According to the prompt engineering above, a large language model technique is used to generate GeoSPARQL query statements, resulting in GeoSPARQL as follows:
PREFIX geo:<http://www.opengis.net/ont/geosparql#>
PREFIX geof:<http://www.opengis.net/def/function/geosparql/>
PREFIX stc:<http://www.semanticweb.org/geocube/ontologies/spatial-temporal
-cube#>
SELECT (COUNT(?image) AS ?imageCount)
WHERE {
?image a stc:Raster;
geo:hasGeometry ? image_geom.
?image_geom geo:asWKT ?image_wkt.
?wuhan_region a geo:Geometry;
geo asWKT region_wkt.# wuhan _region is a geographic entity representing the geographic scope of the martial arts generated by a large language model
FILTER(geof:sfIntersects(?image_wkt, ?region_wkt))
}
In OBDA system, execute the GeoSPARQL query sentence to obtain the data needed by the end user, wherein the total number of grid data of Wuhan city is 126
Example 2
Based on the same inventive concept, the invention also provides a natural language query system based on the space-time knowledge cube, which comprises a processor and a memory, wherein the memory is used for storing program instructions, and the processor is used for calling the program instructions in the memory to execute the natural language query method based on the space-time knowledge cube.
Example 3
Based on the same inventive concept, the invention also provides a natural language query system based on the space-time knowledge cube, which comprises a readable storage medium, wherein the readable storage medium is stored with a computer program, and the computer program realizes the natural language query method based on the space-time knowledge cube when being executed.

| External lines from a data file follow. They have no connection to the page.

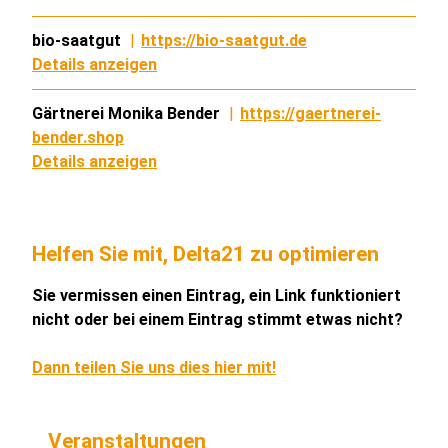
bio-saatgut
|
https://bio-saatgut.de
Details anzeigen
Gärtnerei Monika Bender
|
https://gaertnerei-
bender.shop
Details anzeigen
Helfen Sie mit, Delta21 zu optimieren
Sie vermissen einen Eintrag, ein Link funktioniert
nicht oder bei einem Eintrag stimmt etwas nicht?
Dann teilen Sie uns dies hier mit!
Veranstaltungen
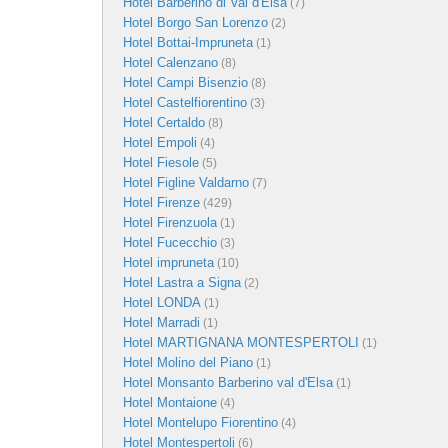
Hotel Barberino di Val d'Elsa
(7)
Hotel Borgo San Lorenzo
(2)
Hotel Bottai-Impruneta
(1)
Hotel Calenzano
(8)
Hotel Campi Bisenzio
(8)
Hotel Castelfiorentino
(3)
Hotel Certaldo
(8)
Hotel Empoli
(4)
Hotel Fiesole
(5)
Hotel Figline Valdarno
(7)
Hotel Firenze
(429)
Hotel Firenzuola
(1)
Hotel Fucecchio
(3)
Hotel impruneta
(10)
Hotel Lastra a Signa
(2)
Hotel LONDA
(1)
Hotel Marradi
(1)
Hotel MARTIGNANA MONTESPERTOLI
(1)
Hotel Molino del Piano
(1)
Hotel Monsanto Barberino val d'Elsa
(1)
Hotel Montaione
(4)
Hotel Montelupo Fiorentino
(4)
Hotel Montespertoli
(6)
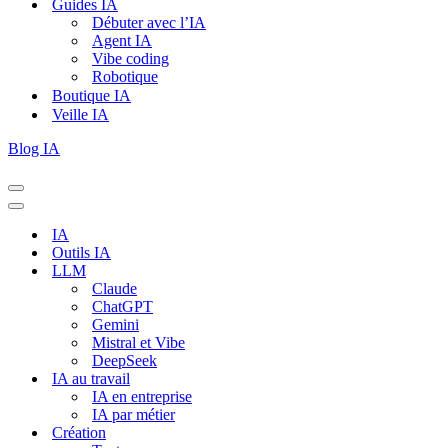
Guides IA
Débuter avec l’IA
Agent IA
Vibe coding
Robotique
Boutique IA
Veille IA
Blog IA
Menu
de
Menu
navigation
de
IA
navigation
Outils IA
LLM
Claude
ChatGPT
Gemini
Mistral et Vibe
DeepSeek
IA au travail
IA en entreprise
IA par métier
Création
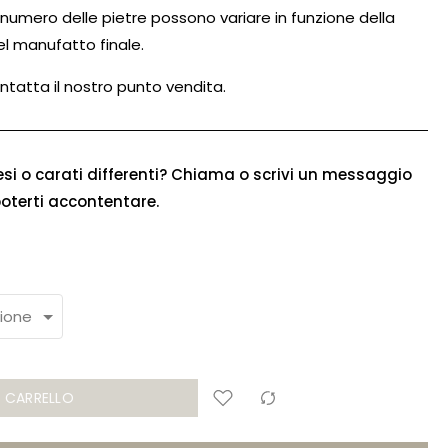
il numero delle pietre possono variare in funzione della
el manufatto finale.
ntatta il nostro punto vendita.
esi o carati differenti? Chiama o scrivi un messaggio
poterti accontentare.
L CARRELLO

In particular, the method according to the technical solution of the present invention may be implemented by those skilled in the art using computer software technology to implement an automatic operation flow, and a system apparatus for implementing the method, such as a computer readable storage medium storing a corresponding computer program according to the technical solution of the present invention, and a computer device including the operation of the corresponding computer program, should also fall within the protection scope of the present invention.
The specific embodiments described herein are offered by way of example only to illustrate the spirit of the invention. Those skilled in the art may make various modifications or additions to the described embodiments or substitutions thereof without departing from the spirit of the invention or exceeding the scope of the invention as defined in the accompanying claims.